Отца положили в большой комнате, которая называлась «залом». Он болел девять дней. Все время бредил и метался в жару. Помочь практически было нечем. Вызывали врача, он давал какие-то пилюли, но чувствовалось, что сам мало верит в их действие. Мать клала на лоб отца мокрое полотенце, как могла ухаживала за ним. Но чувствовалось, что дело плохо. Тем более, что мы слышали церковный колокол, звеневший почти без перерыва: хоронили умерших от тифа. Даже на фронте тогда погибало больше солдат от этой болезни, чем от пуль и осколков. Дня за четыре до смерти отца к нашему дому подошел казак — явился, чтобы арестовать и отвести отца в казачье управление на допрос. Однако крупная надпись мелом на воротах и дверях дома «ТИФ» отпугнула его. Болезнь, уносившая множество людей, внушала суеверный ужас. Дня за два до смерти отец, исхудавший, измученный болезнью, нашел в себе силы встать. Мы, дети сразу подбежали к нему. Он гладил по головкам меня и старшего брата Ивана, показал рукой во двор, стоя у окна: «Вот, все что нажил, будет ваше». Потом в 1932 году все это имущество: сарай и крытый оцинкованным железом амбар, вмиг разобрали шустрые, вновь испеченные колхозники. Цинковое покрытие сарая и амбара, которое мать не успела перенести на крышу дома, пошло, несмотря на ее протесты, на ведра — поить колхозных лошадей. Не мог думать отец, как обойдется власть, за которую он погиб с единственно надежным жизненным якорем, оставляемым им детям. Впрочем, разве он один: наша революция безжалостно пожирала своих детей. Сколько красных партизан ушло под конвоем, чтобы не вернуться, в Сибирь, в период раскулачивания. Так что, возможно, в 1929 году, действительно произошел контрреволюционный переворот, ликвидировать последствия которого мы взялись лишь в конце 80-х годов.

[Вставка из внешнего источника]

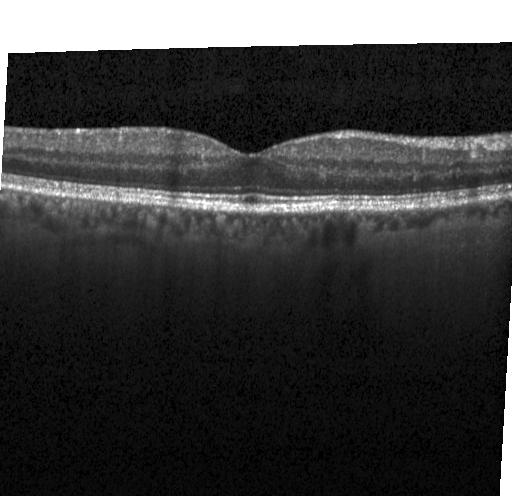

Retinal OCT cross-section; Heidelberg Spectralis — Finding: neither CNV, DME, nor drusen.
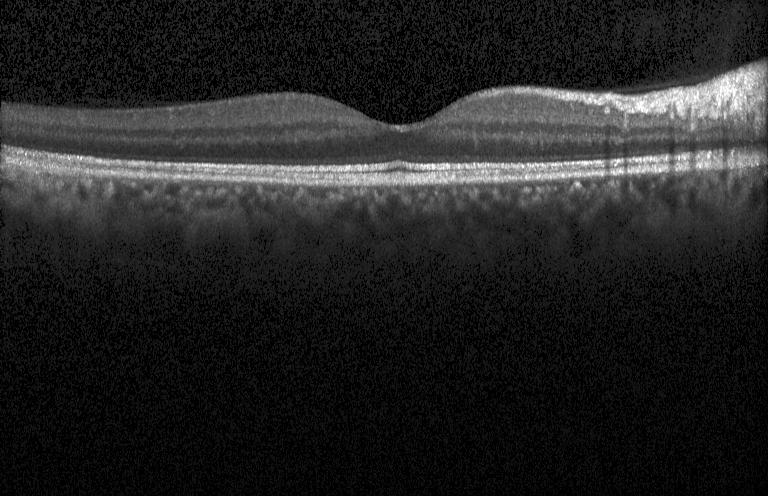
Retinal OCT B-scan, fovea-centered, instrument: Heidelberg Spectralis — Finding: no choroidal neovascularization, diabetic macular edema, or drusen.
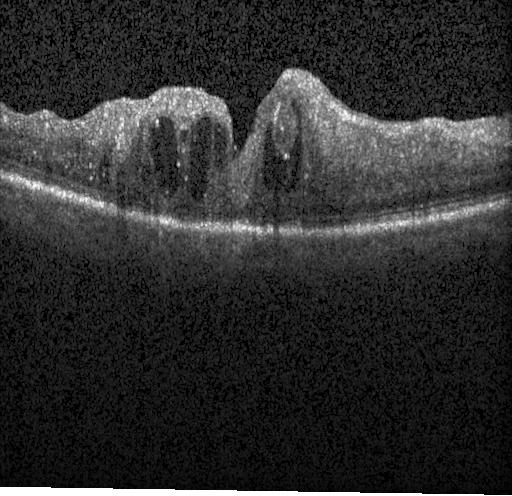 Spectral-domain optical coherence tomography · optical coherence tomography B-scan. Dx: diabetic macular edema (DME).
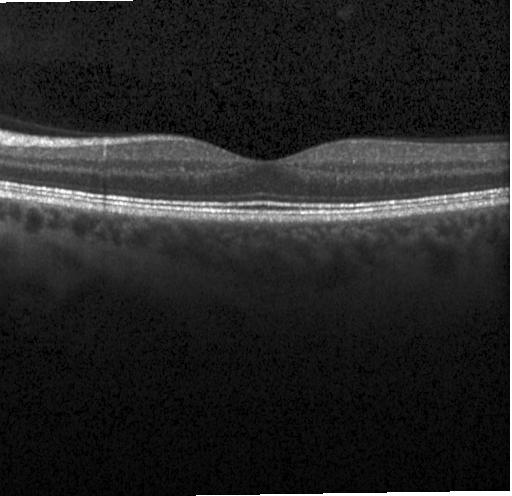

OCT B-scan. Neither choroidal neovascularization, diabetic macular edema, nor drusen.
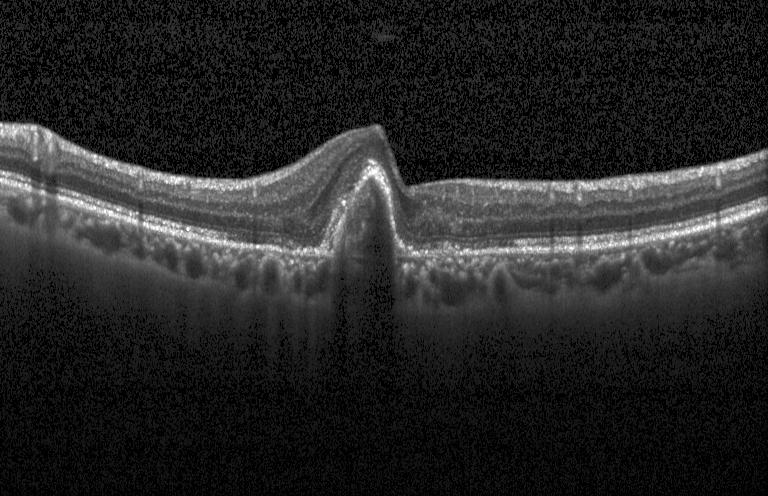
Optical coherence tomography B-scan — Diagnosis: choroidal neovascularization (CNV).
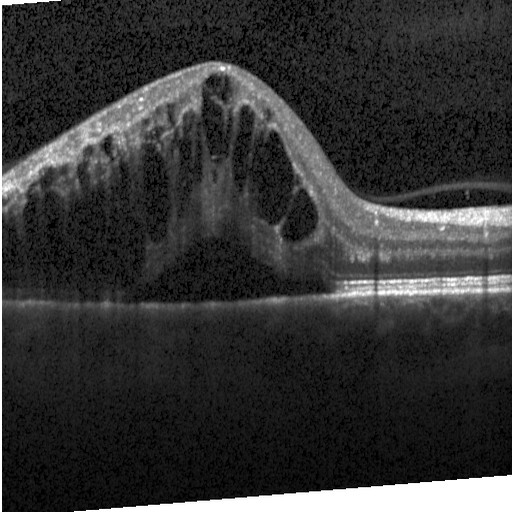 Spectral-domain OCT B-scan: DME.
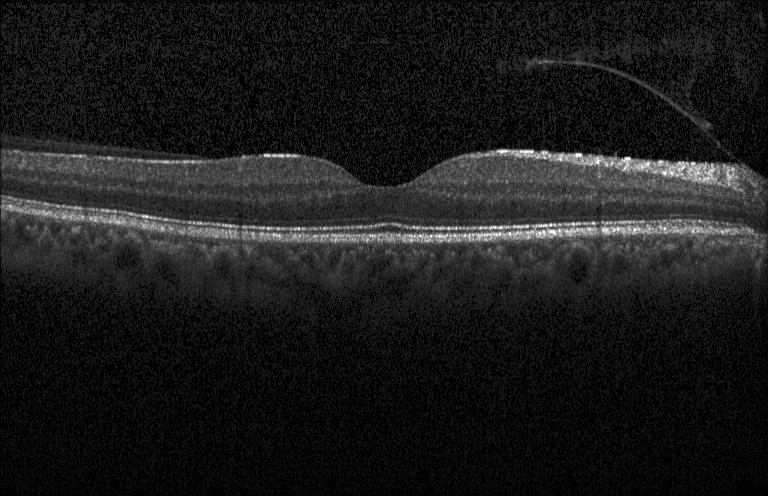

Spectral-domain optical coherence tomography. Centered on the fovea. Acquired on a Heidelberg Spectralis. OCT line scan. Finding: neither CNV, DME, nor drusen.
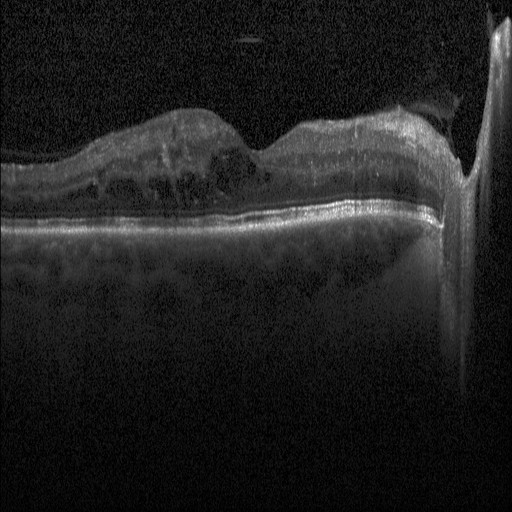

Macular OCT: DME.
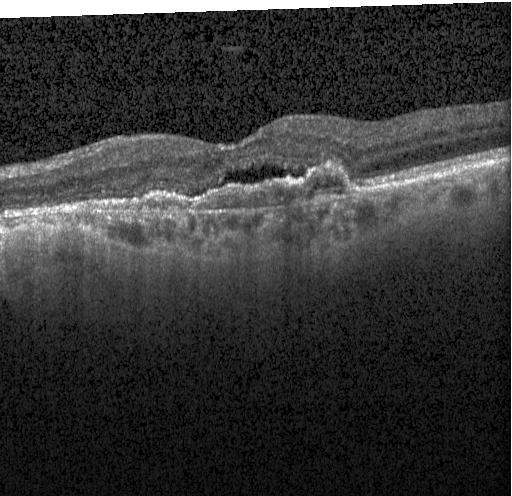

OCT B-scan showing choroidal neovascularization (CNV).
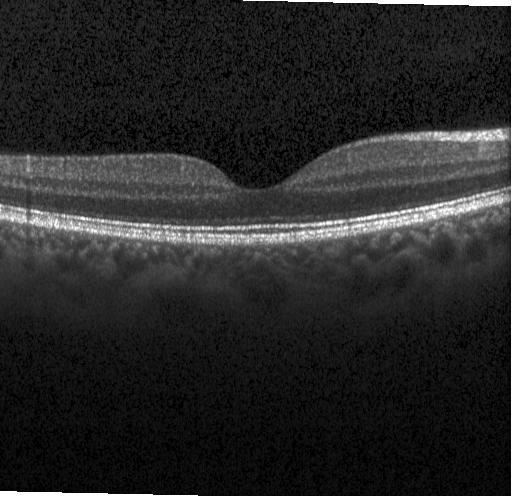
Retinal OCT cross-section — This B-scan demonstrates no CNV, DME, or drusen.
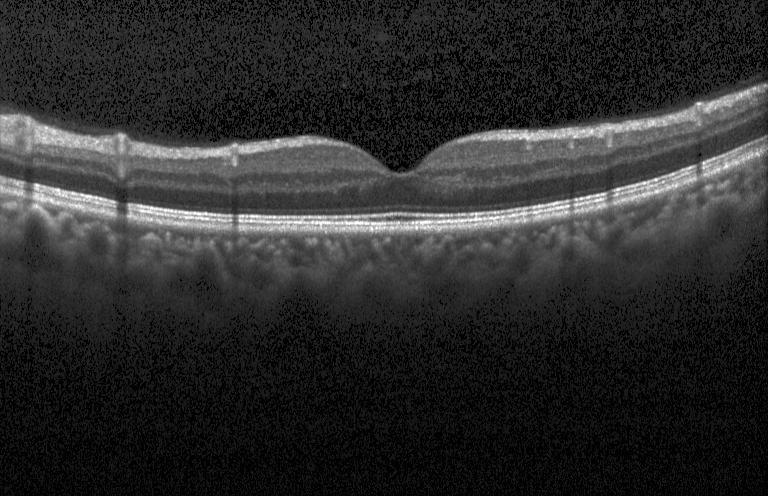

Spectral-domain OCT, optical coherence tomography B-scan.
Impression: neither choroidal neovascularization, diabetic macular edema, nor drusen.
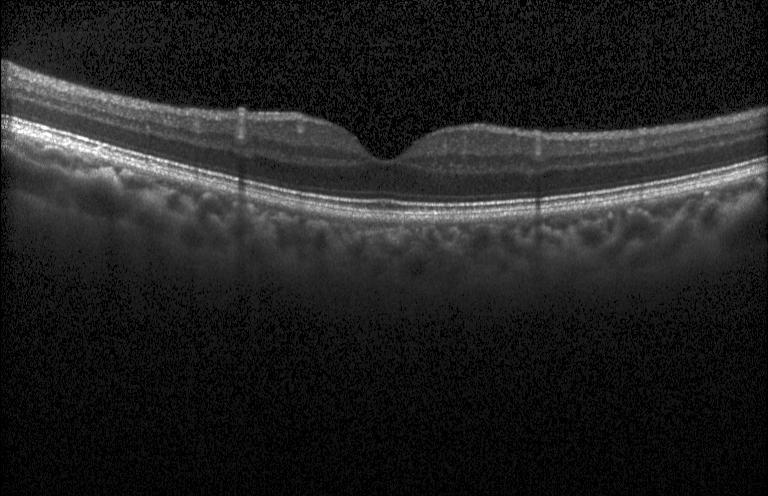
Spectral-domain optical coherence tomography; retinal OCT B-scan
This B-scan demonstrates no evidence of choroidal neovascularization, diabetic macular edema, or drusen.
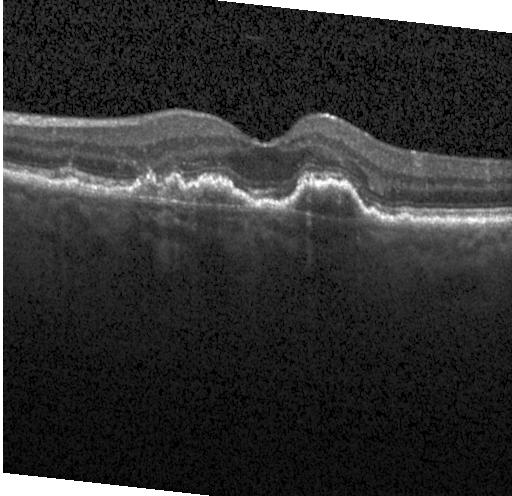
OCT B-scan. Centered on the fovea. Spectral-domain OCT. Assessment: a choroidal neovascular membrane.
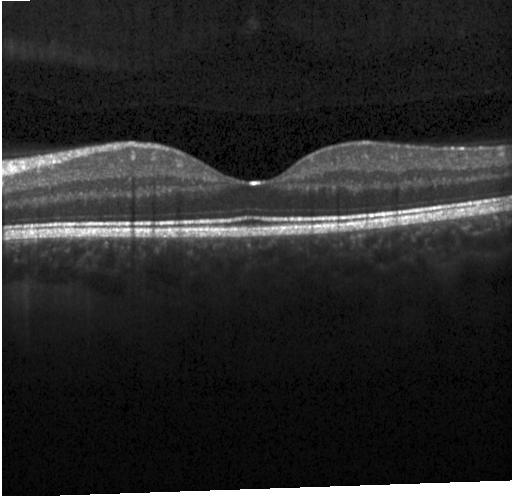
Macular OCT demonstrating neither choroidal neovascularization, diabetic macular edema, nor drusen.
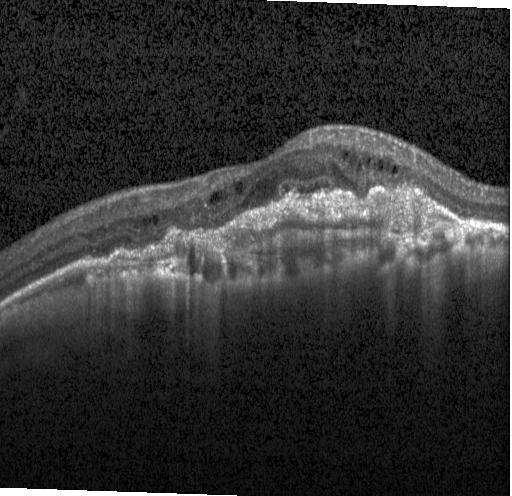
OCT B-scan. Diagnosis: choroidal neovascularization.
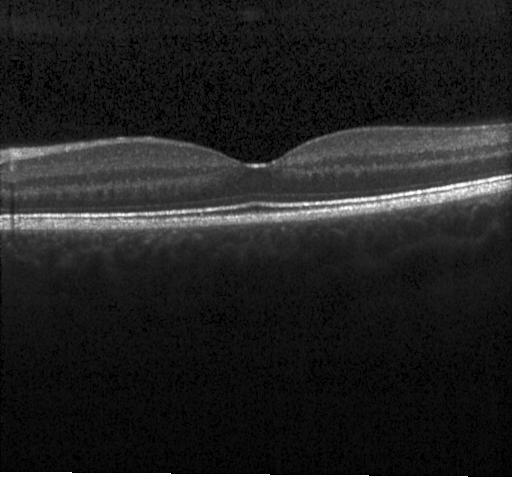

Macular OCT: no evidence of choroidal neovascularization, diabetic macular edema, or drusen.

Так вот, вспышка энергии отца, когда он стоял у окна, гладя по головкам сыновей, была у него последней. Дня через два, часов в восемь вечера, мать, сидящая возле больного и накладывавшая ему на голову компрессы, заметила, что бред стал все чаще прерываться паузами и отец затих. Мать выбежала в соседнюю комнату, где собрались мы, дети, сдавленным голосом сказала: «Отец скончался», и зарыдала. Мы гурьбой собрались возле нее.